Assam polls and migrants: Managing competing identities in government documents

Express News Service
GUWAHATI/GOALPARA/KOKRAJHAR: Shyamal Biswas, not his real name, walks briskly into his sparse, customer-less hotel in Bonda Colony, Kamrup district, to engage in an animated discussion with his wife and petite daughter.

Moments later he comes out with a cup of tea and rather proudly declares that he had just got his first shot of the Covid-19 vaccine. His free vaccination was not without hiccup, though.

“The girl there said my name is not in the list but when I told her that I have been sent by a Bharatiya Janata Party leader, she checked and gave me the shot,” the loquacious Biswas said.

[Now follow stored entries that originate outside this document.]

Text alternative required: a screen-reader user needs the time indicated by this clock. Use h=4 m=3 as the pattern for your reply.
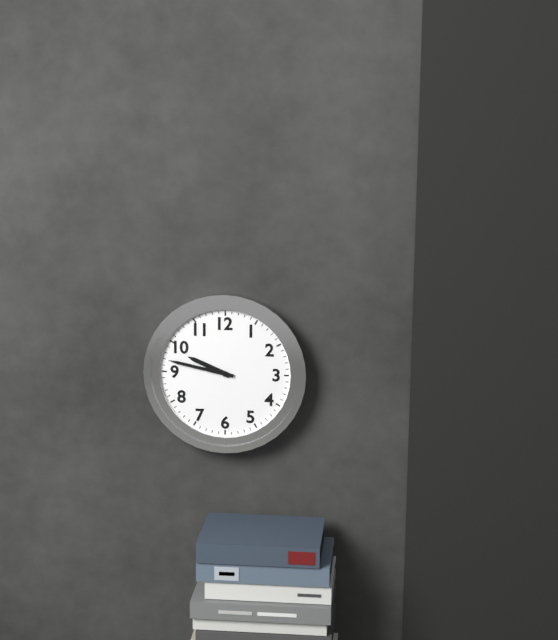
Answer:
h=9 m=47
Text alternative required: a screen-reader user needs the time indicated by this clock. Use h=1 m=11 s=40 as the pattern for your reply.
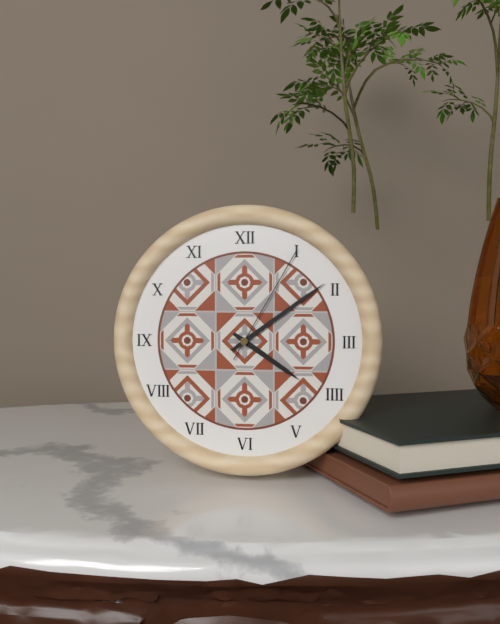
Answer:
h=4 m=9 s=5
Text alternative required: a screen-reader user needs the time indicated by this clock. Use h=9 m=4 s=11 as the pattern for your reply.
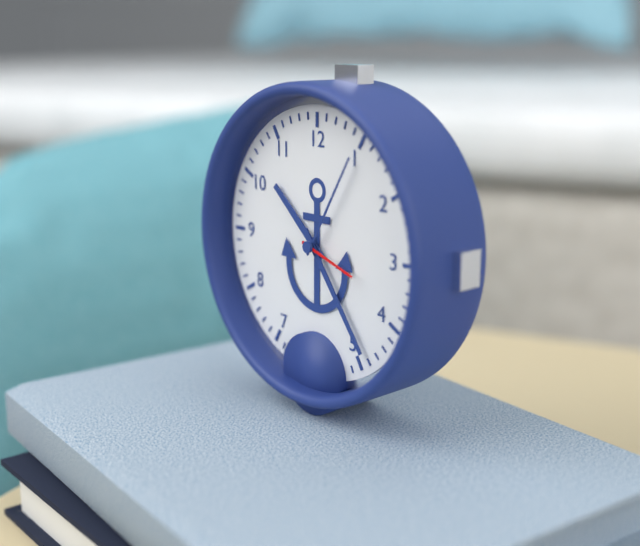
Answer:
h=10 m=24 s=18
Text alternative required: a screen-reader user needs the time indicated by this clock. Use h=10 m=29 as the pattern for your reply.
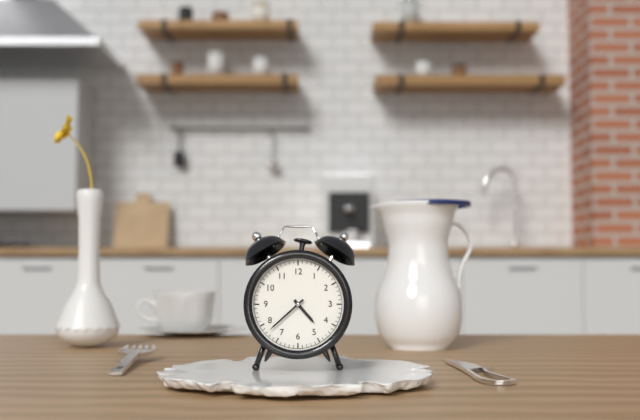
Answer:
h=4 m=38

“You see, my age is different in all my documents,” he said, fishing out his election identity card from his shirt pocket where he is aged 46 and his PAN card where he is 66.

“The teachers who carried out the survey for these documents goofed up, they are useless,” he declared.

Bonda Colony, a town of a few hundred households just outside Guwahati, is inhabited mainly by Bengali Hindus, like Biswas.

Locals said they are mainly settlers from Bangladesh who have over the years acquired documents that give them the right to claim they belong here.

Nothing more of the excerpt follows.